A Place of Hiding

“Sure you have.” China hadn’t had lunch, and she was beginning to feel it. She pulled out the fixings for a salad from the refrigerator and from the cupboard took down one plate, a subtle hint that she hoped her brother would take.

“So, ask me.” He dragged a chair out from the kitchen table and plopped down. He reached for one of the apples that a dyed basket held in the centre of the table and he had it all the way to his mouth before he seemed to realise it was artificial.

She unwrapped the romaine and began to tear it onto her plate. “Ask you what?”

“You know. You’re avoiding the question. Okay. I’ll ask it for you.

‘What’s the big plan, Cherokee? What’ve you got going? Why won’t you be needing a car?’ The answer: because I’m getting a boat. And the boat’s going to provide it all. Transportation, income, and housing.”

“You just keep thinking, Butch,” China murmured, more to herself than to him. In so many ways Cherokee had lived his thirty-three years like that Wild West outlaw: There was always a scheme to get rich quick, have something for nothing, and live the good life.

“No,” he said. “Listen. This is sure-fire. I’ve already found the boat. It’s down in Newport. It’s a fishing boat. Right now it takes people out from the harbour. Big bucks a pop. They go after bonita. Mostly it’s day trips, but for bigger bucks—and I’m talking significant big ones here—they go down to Baja. It needs some work but I’d live on the boat while I fixed it up. Buy what I need at marine chandleries—don’t need a car for that—and I’d take people out year-round.”

“What d’you know about fishing? What d’you know about boating?

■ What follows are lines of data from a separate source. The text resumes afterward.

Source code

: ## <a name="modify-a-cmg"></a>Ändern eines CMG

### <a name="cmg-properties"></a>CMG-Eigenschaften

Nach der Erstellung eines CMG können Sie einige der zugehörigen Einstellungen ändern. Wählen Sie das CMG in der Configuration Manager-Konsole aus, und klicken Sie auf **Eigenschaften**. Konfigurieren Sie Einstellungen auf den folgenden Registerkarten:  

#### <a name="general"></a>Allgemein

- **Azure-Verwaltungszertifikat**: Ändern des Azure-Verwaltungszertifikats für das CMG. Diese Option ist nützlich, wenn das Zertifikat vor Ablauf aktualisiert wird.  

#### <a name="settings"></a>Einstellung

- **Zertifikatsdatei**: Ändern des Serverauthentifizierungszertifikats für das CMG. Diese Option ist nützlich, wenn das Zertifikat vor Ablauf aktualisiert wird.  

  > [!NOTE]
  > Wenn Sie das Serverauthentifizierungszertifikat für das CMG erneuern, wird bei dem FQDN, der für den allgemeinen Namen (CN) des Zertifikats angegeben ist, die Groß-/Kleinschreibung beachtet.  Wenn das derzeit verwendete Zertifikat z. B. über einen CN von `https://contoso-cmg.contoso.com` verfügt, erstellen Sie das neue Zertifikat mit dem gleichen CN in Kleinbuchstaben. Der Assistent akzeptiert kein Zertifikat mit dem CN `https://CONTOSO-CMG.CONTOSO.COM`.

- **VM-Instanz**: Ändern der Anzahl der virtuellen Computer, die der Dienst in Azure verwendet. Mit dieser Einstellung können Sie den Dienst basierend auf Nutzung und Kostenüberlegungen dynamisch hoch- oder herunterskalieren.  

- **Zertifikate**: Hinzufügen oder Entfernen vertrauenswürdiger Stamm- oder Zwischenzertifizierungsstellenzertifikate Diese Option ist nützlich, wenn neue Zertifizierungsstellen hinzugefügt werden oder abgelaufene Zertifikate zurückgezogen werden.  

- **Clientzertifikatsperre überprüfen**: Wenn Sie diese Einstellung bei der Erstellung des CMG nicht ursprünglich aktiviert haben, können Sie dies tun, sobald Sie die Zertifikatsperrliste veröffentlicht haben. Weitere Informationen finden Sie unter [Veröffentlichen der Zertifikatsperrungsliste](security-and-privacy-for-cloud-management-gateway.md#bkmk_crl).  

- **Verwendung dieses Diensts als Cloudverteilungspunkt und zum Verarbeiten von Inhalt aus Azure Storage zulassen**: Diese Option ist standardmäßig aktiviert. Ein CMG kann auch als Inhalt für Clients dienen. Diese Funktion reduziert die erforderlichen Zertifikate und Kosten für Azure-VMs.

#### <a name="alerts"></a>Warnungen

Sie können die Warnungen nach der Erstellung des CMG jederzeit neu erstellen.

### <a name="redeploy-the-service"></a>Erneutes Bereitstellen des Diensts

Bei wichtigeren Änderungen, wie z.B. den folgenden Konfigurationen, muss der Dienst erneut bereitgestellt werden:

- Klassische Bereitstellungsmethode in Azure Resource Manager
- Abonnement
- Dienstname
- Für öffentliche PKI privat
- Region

And where’re you getting the money, anyway?” China chopped off part of a cucumber and began slicing it onto the romaine. She considered her question in conjunction with her brother’s propitious arrival on her doorstep and said, “Cherokee, don’t even go there.”

“Hey. What d’you think I am? I said that I’ve got something going, and I do. Hell. I thought you’d be happy for me. I didn’t even ask Mom for the money.”

“Not that she has it.”

“She’s got the house. I could’ve asked her to sign it over to me so I could get a second on it and raise the money that way. She would’ve gone for it. You know she would.”

There was truth in that, China thought. When hadn’t she gone for one of Cherokee’s schemes? He’s asthmatic had been her excuse in childhood. It had simply mutated through the years to he’s a man. That left China herself as the choice of a source. She said, “Don’t think of me, either, okay? What I’ve got goes to me, to Matt, and to the future.”

“As if.” Cherokee pushed away from the table. He walked to the kitchen door and opened it, resting his hands on the frame and looking out into the sun-parched back yard.

“As if what?”

“Forget it.”

China washed two tomatoes and began to chop them. She cast a glance at her brother and saw that he was frowning and chewing on the inside of his lower lip. She could read Cherokee River like a billboard at fifty yards: There were machinations going on in his mind.

“I’ve got money saved,” he said. “Sure, it’s not enough but I’ve got a chance to make a little bundle that’ll help me out.”

“And you’re saying that you haven’t hitchhiked all the way up here to ask me to make a contribution? You spent twenty-four hours on the side of the road in order to make a social call? To tell me your plans? To ask me if I’m going to Mom’s for Thanksgiving? This isn’t exactly computing, you know. There’re telephones. E-mail. Telegrams. Smoke signals.”

He turned from the doorway and watched her brushing the dirt from four mushrooms. “Actually,” he finally said, “I’ve got two free tickets to go to Europe and I thought my little sister might like to tag along. That’s why I’m here. To ask you to go. You’ve never been, have you? Call it an early Christmas present.”

China lowered her knife. “Where the hell did you get two free tickets to Europe?”

“Courier service.”

He went on to explain. Couriers, he said, transported materials from the United States to points around the globe when the sender didn’t trust the post office, Federal Express, UPS, or any other carrier to get them to their destination on time, safely, or undamaged. Corporations or individuals provided a prospective traveler with the ticket he needed to get to a destination—sometimes with a fee as well—and once the package was placed into the hands of the recipient, the courier was free to enjoy the destination or to travel onward from there.

In Cherokee’s case, he’d seen a posting on a notice board at UC

Irvine from someone—“Turned out to be an attorney in Tustin”—looking for a courier to take a package to the UK in return for payment and two free airline tickets. Cherokee applied, and he was selected, with the proviso that he “dress more businesslike and do something about the hair.”